На лице Сета появилась нехорошая улыбочка.
— Я не знаю, есть ли у Бога чувство юмора, господин Штерн. Но, думаю, скоро у вас будет возможность лично спросить Его об этом.
Томас очнулся в часовне к вечеру, с ощущением, что его мозг плавает в густом тумане. Преимущество воздержания — то, что алкоголь гораздо сильнее действует, когда начинаешь пить после долгого перерыва.
Он встал, сделал шаг, пошатнулся и ударился большим пальцем ноги о скамью. Боль приняла почти физическое ощущение оранжевой пелены, заволокшей глаза. Он упал. Попытался подняться. Снова упал. Потом его вырвало — прямо на собственные брюки.

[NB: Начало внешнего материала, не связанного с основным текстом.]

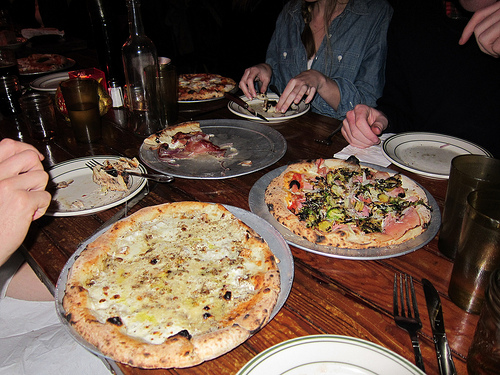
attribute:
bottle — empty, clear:
[117, 2, 165, 123]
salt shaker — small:
[105, 78, 128, 110]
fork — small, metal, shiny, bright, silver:
[84, 154, 174, 185]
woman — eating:
[233, 2, 389, 121]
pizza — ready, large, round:
[49, 197, 275, 370]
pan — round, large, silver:
[137, 115, 290, 183]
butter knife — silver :
[421, 276, 456, 373]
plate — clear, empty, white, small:
[38, 152, 148, 217]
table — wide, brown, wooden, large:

Долгое время он лежал неподвижно, потом кое-как вытер рот.
— Это были твои друзья? — послышался голос Питера.
Он поднял голову. Мальчишка стоял на коленях рядом с ним.

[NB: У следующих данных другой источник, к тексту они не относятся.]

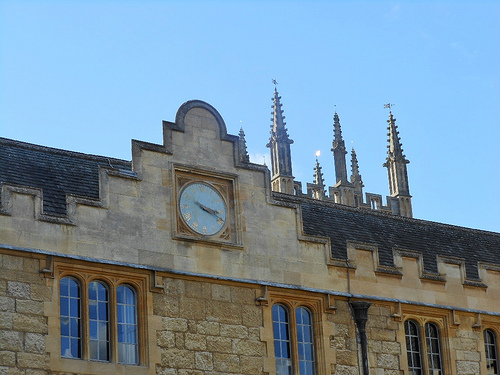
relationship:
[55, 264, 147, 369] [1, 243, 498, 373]
window in wall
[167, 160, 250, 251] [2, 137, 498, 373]
clock in building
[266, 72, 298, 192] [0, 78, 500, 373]
spire on building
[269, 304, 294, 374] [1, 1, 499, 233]
window reflecting sky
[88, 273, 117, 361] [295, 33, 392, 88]
window reflecting sky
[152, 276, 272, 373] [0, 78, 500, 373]
stones on building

— Эти африканские дети на фотографии — они были твои друзья? Ты придумывал для них игры, как для меня?
Томас сел по-турецки, чтобы хоть как-то удерживать равновесие. Никогда еще мигрень не была такой сильной.
— Ты плачешь? — спросил Питер.
— Это потому, что у меня голова болит.
— Тебе грустно?
— Нет.
— Не переживай.
Томас чуть не фыркнул.
— Ты что, шутишь?
— Мои родители говорят: если сделал глупость — надо попросить прощения. Тогда станет легче.
Томас помассировал виски. Запах блевотины вызывал у него отвращение. Как и он сам, и весь окружающий мир.
Отвращение и в то же время чувство абсолютной нереальности.
— Я так и сделал, мальчик мой. Я попросил прощения. Позже я вернулся в Африку и снова встретился с людьми в тех деревнях. Я ждал, что они меня линчуют, но они приняли меня с распростертыми объятиями. Они спрашивали, что у меня новенького и когда я снова буду их лечить, — словно ничего не произошло.
Он поморгал, пытаясь соединить множество лиц Питера, плававших вокруг, в одно.
— Каждый раз, когда я пытаюсь сделать что-то хорошее, выходит ровно наоборот. — Он икнул. — Как с Карен. Я начал пить и дебоширить, чтобы она от меня ушла, — я знал, что она создана не для меня. Но я даже не подозревал, что она беременна. Благие намерения, плохие поступки — вот в двух словах история моей жизни…
Питер наверняка принимал его за сумасшедшего.
— «Том Линкольн всегда спасает других, — неожиданно произнес ребенок, словно цитируя чьи-то слова, — потому что неспособен спасти самого себя. Он ищет искупления».
— Что?
— Это Сет так считает.
Но еще до того, как Питер произнес эти слова, в мозгу Томаса вспыхнул сигнал тревоги.
Он поднялся.
— Что такое? Подожди… ты видел Сета? Он с тобой говорил?
— Он просил тебе передать — сегодня в одиннадцать вечера. В «холодильнике».
— В одиннадцать вечера, — машинально повторил Томас.
Питер опустил глаза.
— И еще сказал, что лучше тебе не опаздывать. Потому что он захватил мистера Штерна. И ты знаешь, что случится, если ты не придешь: Сет его убьет. Он всегда убивает.